▶ PROVIDED RECORDS
# # #

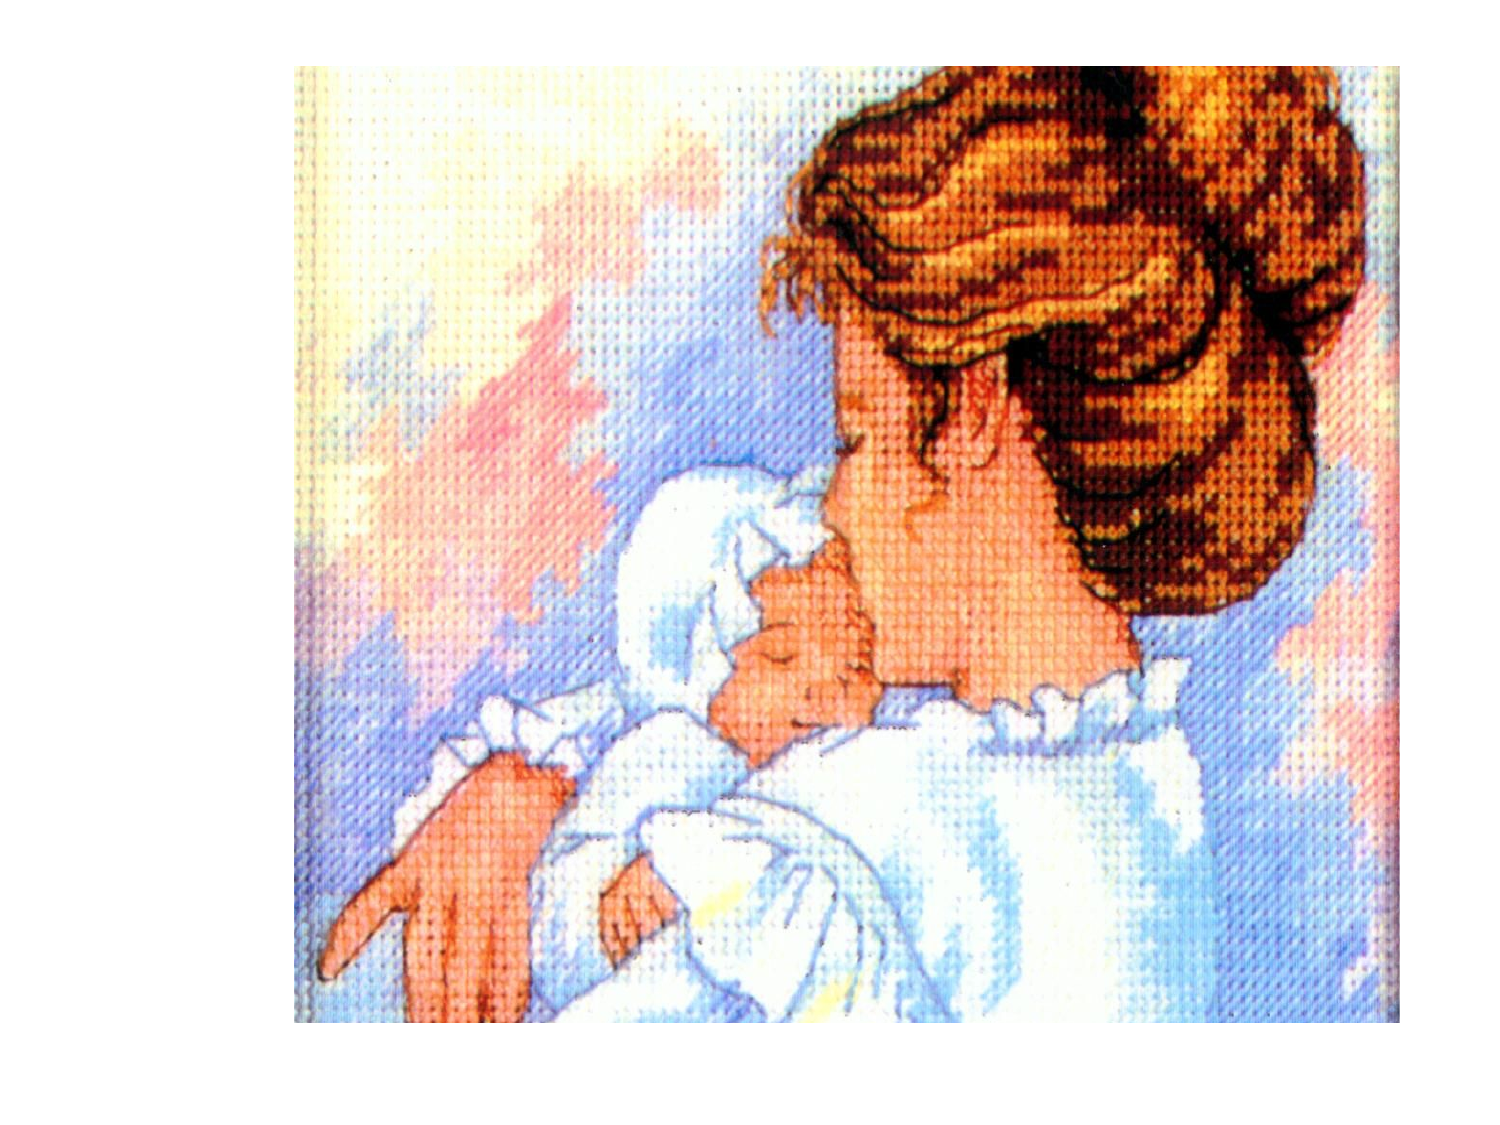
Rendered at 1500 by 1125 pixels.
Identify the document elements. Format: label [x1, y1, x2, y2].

picture [293, 66, 1400, 1023]
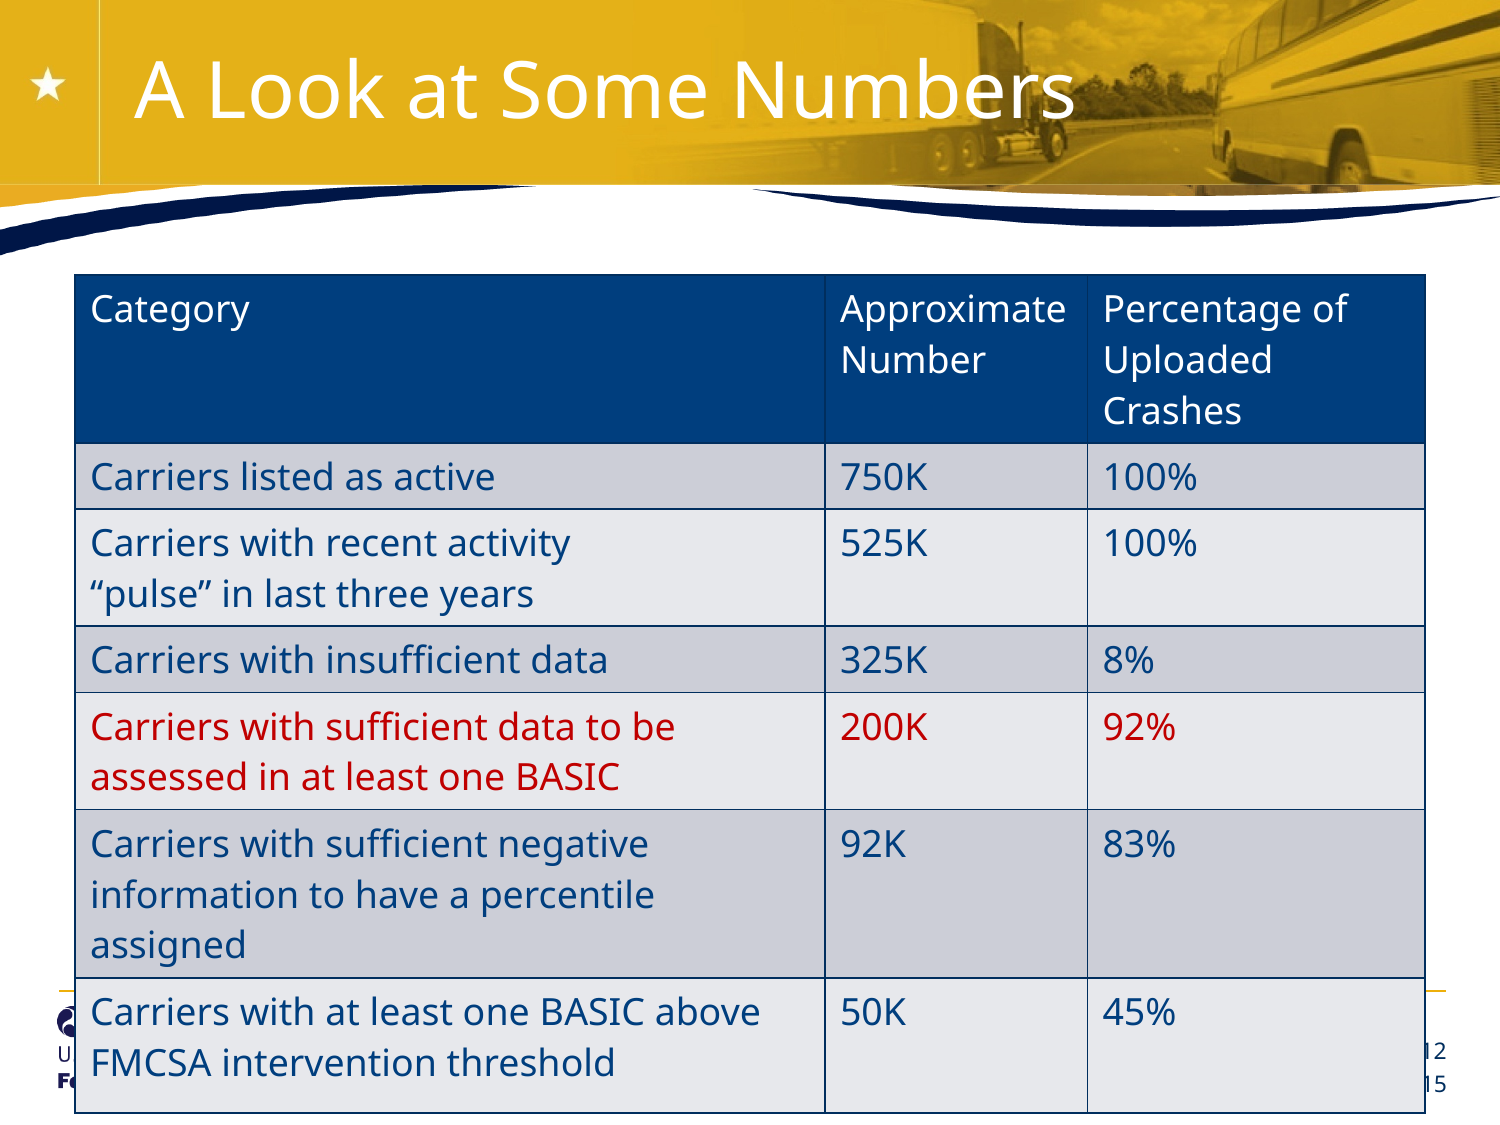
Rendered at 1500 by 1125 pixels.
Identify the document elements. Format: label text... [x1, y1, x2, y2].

table_cell 92% [1088, 693, 1424, 809]
table_cell 8% [1088, 627, 1424, 692]
picture [57, 1006, 525, 1120]
table_cell Carriers with sufficient negative information to have a percentile assigned [76, 810, 824, 977]
table_cell 325K [826, 627, 1087, 692]
table_cell Carriers listed as active [76, 444, 824, 508]
table_cell Carriers with at least one BASIC above FMCSA intervention threshold [76, 979, 824, 1112]
table_cell Carriers with recent activity “pulse” in last three years [76, 510, 824, 625]
table_header Percentage of Uploaded Crashes [1088, 276, 1424, 442]
table_cell 100% [1088, 444, 1424, 508]
picture [0, 0, 1500, 256]
table_cell 92K [826, 810, 1087, 977]
title A Look at Some Numbers [119, 0, 1470, 181]
table_cell 45% [1088, 979, 1424, 1112]
table_header Category [76, 276, 824, 442]
table_cell Carriers with insufficient data [76, 627, 824, 692]
table_cell 100% [1088, 510, 1424, 625]
table_cell 50K [826, 979, 1087, 1112]
table_cell 83% [1088, 810, 1424, 977]
table_cell 750K [826, 444, 1087, 508]
table_header Approximate Number [826, 276, 1087, 442]
table_cell 200K [826, 693, 1087, 809]
table_cell 525K [826, 510, 1087, 625]
table_cell Carriers with sufficient data to be assessed in at least one BASIC [76, 693, 824, 809]
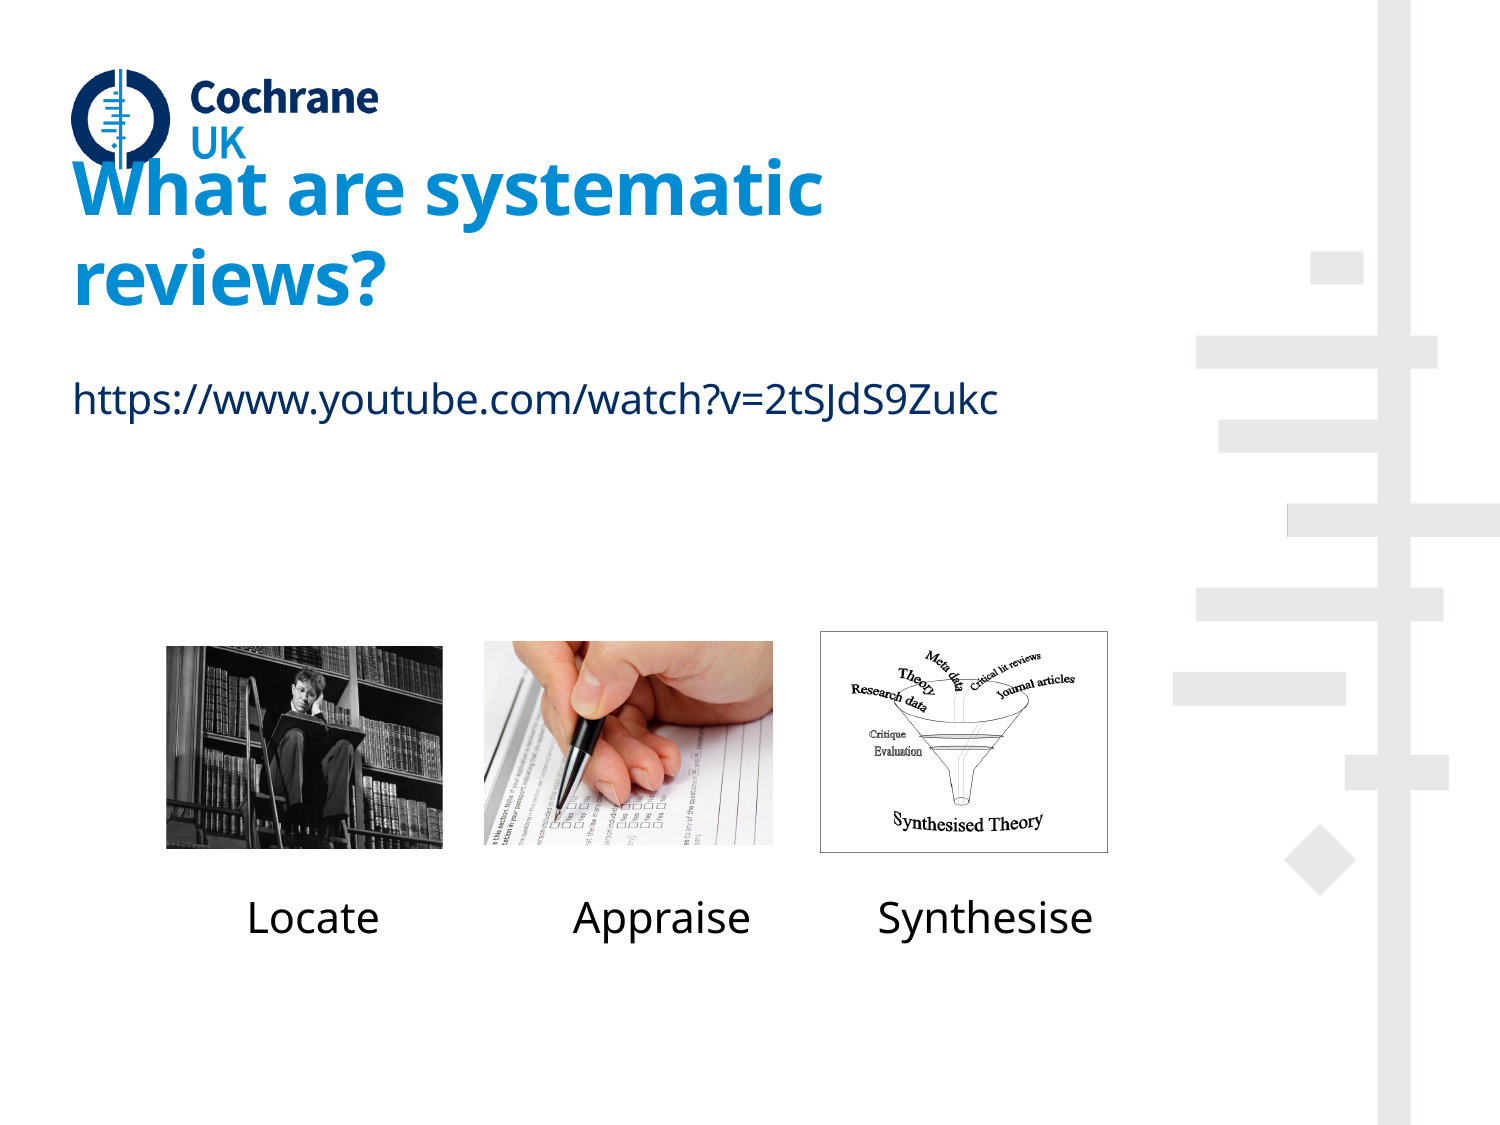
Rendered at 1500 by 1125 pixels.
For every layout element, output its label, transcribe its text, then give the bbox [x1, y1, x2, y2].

# # #

▶ THE TASK
Copy all of the data word for word, and keep the pictures out of it.

▶ WRITTEN ANSWER
Rendered at 1500 by 1125 pixels.
Identify the document elements. Format: label [x1, y1, x2, y2].

picture [293, 66, 1400, 1023]
Rendered at 1500 by 1125 pixels.
Identify the document elements. Format: label text... [x1, y1, x2, y2].

table_cell 92% [1088, 693, 1424, 809]
table_cell 8% [1088, 627, 1424, 692]
picture [57, 1006, 525, 1120]
table_cell Carriers with sufficient negative information to have a percentile assigned [76, 810, 824, 977]
table_cell 325K [826, 627, 1087, 692]
table_cell Carriers listed as active [76, 444, 824, 508]
table_cell Carriers with at least one BASIC above FMCSA intervention threshold [76, 979, 824, 1112]
table_cell Carriers with recent activity “pulse” in last three years [76, 510, 824, 625]
table_header Percentage of Uploaded Crashes [1088, 276, 1424, 442]
table_cell 100% [1088, 444, 1424, 508]
picture [0, 0, 1500, 256]
table_cell 92K [826, 810, 1087, 977]
title A Look at Some Numbers [119, 0, 1470, 181]
table_cell 45% [1088, 979, 1424, 1112]
table_header Category [76, 276, 824, 442]
table_cell Carriers with insufficient data [76, 627, 824, 692]
table_cell 100% [1088, 510, 1424, 625]
table_cell 50K [826, 979, 1087, 1112]
table_cell 83% [1088, 810, 1424, 977]
table_cell 750K [826, 444, 1087, 508]
table_header Approximate Number [826, 276, 1087, 442]
table_cell 200K [826, 693, 1087, 809]
table_cell 525K [826, 510, 1087, 625]
table_cell Carriers with sufficient data to be assessed in at least one BASIC [76, 693, 824, 809]
Rendered at 1500 by 1125 pixels.
For every layout element, output its label, transcribe its text, then give the bbox [x1, y1, x2, y2].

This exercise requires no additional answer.